Some reasons to be skeptical of Chinese AI hype
Over the weekend, a Chinese artificial intelligence company announced that its open-source AI model, DeepSeek-R1, required only a small fraction of the investment that U.S. tech companies are pouring into their AI models. The stock market plunged, but there are a few reasons why it would be premature to revise U.S. power demand forecasts downward.
AI models use electricity in three main ways: training, inference, and infrastructure support. Training is the most energy-intensive, where the model learns from vast datasets. Inference occurs when an AI model processes user inputs and generates responses. Electricity is also used in running data center infrastructure, both in direct computation and indirect needs like cooling, storage, and networking.

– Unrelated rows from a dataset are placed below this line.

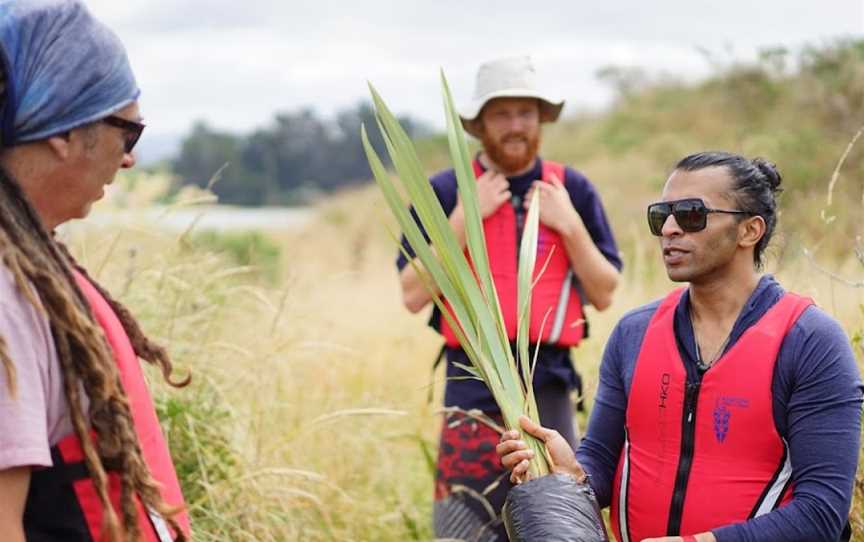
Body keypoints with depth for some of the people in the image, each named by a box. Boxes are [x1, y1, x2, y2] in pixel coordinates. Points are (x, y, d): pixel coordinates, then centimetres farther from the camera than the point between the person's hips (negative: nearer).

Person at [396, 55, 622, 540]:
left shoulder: (573, 190, 6)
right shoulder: (446, 191, 0)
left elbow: (604, 294, 5)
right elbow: (414, 295, -6)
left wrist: (569, 225, -8)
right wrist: (465, 217, -12)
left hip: (549, 380, 2)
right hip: (474, 383, -2)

DeepSeek claims its model required less than $6 million in computer chips and electricity to train. For context, OpenAI’s ChatGPT-4 model cost $74.8 million to train. The news plunged stocks of computer chip makers like Nvidia (down 17 percent on January 27) as well as electricity generation companies like Constellation Energy (down 20 percent), which will be restarting the Three Mile Island Nuclear plant, and Siemens Energy (down 20 percent) and GE Vernova (down 21 percent).
However, it’s unlikely that this figure is the whole truth. Some analysts note that it seems that DeepSeek is excluding the “costs associated with prior research,” which would lower cost claims compared with U.S. companies. In addition, OpenAI is actively investigating whether data output from its technology was used to train DeepSeek in late 2024.
Having U.S. companies do the heavy lifting would obviously cut costs for the Chinese AI model. The Verge reports:
President Donald Trump’s artificial intelligence czar David Sacks said “it is possible” that IP theft had occurred. “There’s substantial evidence that what DeepSeek did here is they distilled knowledge out of OpenAI models and I don’t think OpenAI is very happy about this,” Sacks told Fox News on Tuesday.
“We know PRC (China) based companies — and others — are constantly trying to distill the models of leading US AI companies,” OpenAI said in a statement to Bloomberg. “As the leading builder of AI, we engage in countermeasures to protect our IP, including a careful process for which frontier capabilities to include in released models, and believe as we go forward that it is critically important that we are working closely with the US government to best protect the most capable models from efforts by adversaries and competitors to take US technology.”
There is also privacy and security concerns about using Chinese AI, including DeepSeek. DeepSeek records keystroke data and stores it in Chinese servers indefinitely, which means the model “might be significantly cheaper to run, but your privacy and security are the actual cost.” It also seems to censor itself when it comes to criticizing the Chinese government.
The U.S. Navy directed its members not to use DeepSeek “in any capacity” for work-related or personal tasks due to “potential security and ethical concerns associated with the model’s origin and usage.” Privacy and security are two reasons why U.S.-made AI might continue to be preferred, especially with its higher electricity usage.
Even assuming that AI does become more efficient in terms of computing power and electricity use, it’s likely that it will simply enable a Jevons-style paradox, where the cost of using AI drops but demand increases enough that total resource consumption rises.
Chinese advances in AI technology should be taken seriously as a national security issue, but U.S. utilities ought to prepare for increasing electricity demand either way.